Enhanced POET: Open-Ended Reinforcement Learning through Unbounded Invention of Learning Challenges and their Solutions
Date: 9th June 2025
arXiv Link
Key Points:
- Introduces Enhanced POET, improving on the original Paired Open-Ended Trailblazer to sustain never-ending generation
of new, interesting and sufficiently challenging environments
- Open-endedness has two benefits:
- Never stops learning. It can learn far beyond the original task
- Can break down more complex tasks into smaller steps.
- Disadvantage: it is a bit random. You don’t know if it will achieve your desired goal. It can go off on tangents.
Key Methods:
- Population of agent-envrionment pairs. New environments are created by mutating the ones in which the agent has
performed sufficiently. Mutating is done on the embedding vector of the environment.

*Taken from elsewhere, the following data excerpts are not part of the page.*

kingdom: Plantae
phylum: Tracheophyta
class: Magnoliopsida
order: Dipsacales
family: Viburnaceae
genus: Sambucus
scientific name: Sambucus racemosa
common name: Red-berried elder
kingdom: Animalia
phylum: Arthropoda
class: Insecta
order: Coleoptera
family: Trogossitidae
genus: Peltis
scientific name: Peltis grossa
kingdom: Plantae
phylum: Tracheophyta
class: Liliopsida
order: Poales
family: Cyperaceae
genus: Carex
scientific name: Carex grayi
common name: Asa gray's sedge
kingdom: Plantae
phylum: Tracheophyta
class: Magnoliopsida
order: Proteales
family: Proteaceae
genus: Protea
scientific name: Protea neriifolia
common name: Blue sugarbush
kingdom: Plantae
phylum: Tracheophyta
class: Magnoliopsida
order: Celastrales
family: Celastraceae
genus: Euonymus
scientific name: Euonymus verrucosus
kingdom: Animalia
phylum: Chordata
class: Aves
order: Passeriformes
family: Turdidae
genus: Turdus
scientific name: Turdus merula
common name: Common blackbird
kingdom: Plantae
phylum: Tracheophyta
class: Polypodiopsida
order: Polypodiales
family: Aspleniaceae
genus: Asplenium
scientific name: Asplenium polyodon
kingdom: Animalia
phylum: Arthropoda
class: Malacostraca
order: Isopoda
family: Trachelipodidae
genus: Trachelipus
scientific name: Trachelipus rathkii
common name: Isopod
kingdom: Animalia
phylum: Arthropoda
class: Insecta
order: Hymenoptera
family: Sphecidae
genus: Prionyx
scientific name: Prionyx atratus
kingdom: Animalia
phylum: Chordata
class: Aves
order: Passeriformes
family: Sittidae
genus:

- New environments are then assessed for difficulty (run their parent’s agent on it) and ones which are in zone of proximal development stay.
- Inter-environment transfer: every N steps we test all agents on all the other environments. A fine-tuning optimisation step is done first.
- Domain-general novelty metric: quantifies “meaningful novelty” of new environments by measuring how all agents (active and archived) perform, enabling open-ended discovery.
- Goal-switching heuristic: an efficient rule to decide when an agent should transfer from one environment to another, scaling open-ended search.
- CPPN-based encoding: uses compositional pattern-producing networks to generate environments.
- Universal progress measure (ANNECS): tracks the accumulated count of novel environments that are actually solved, ensuring innovation is quantified.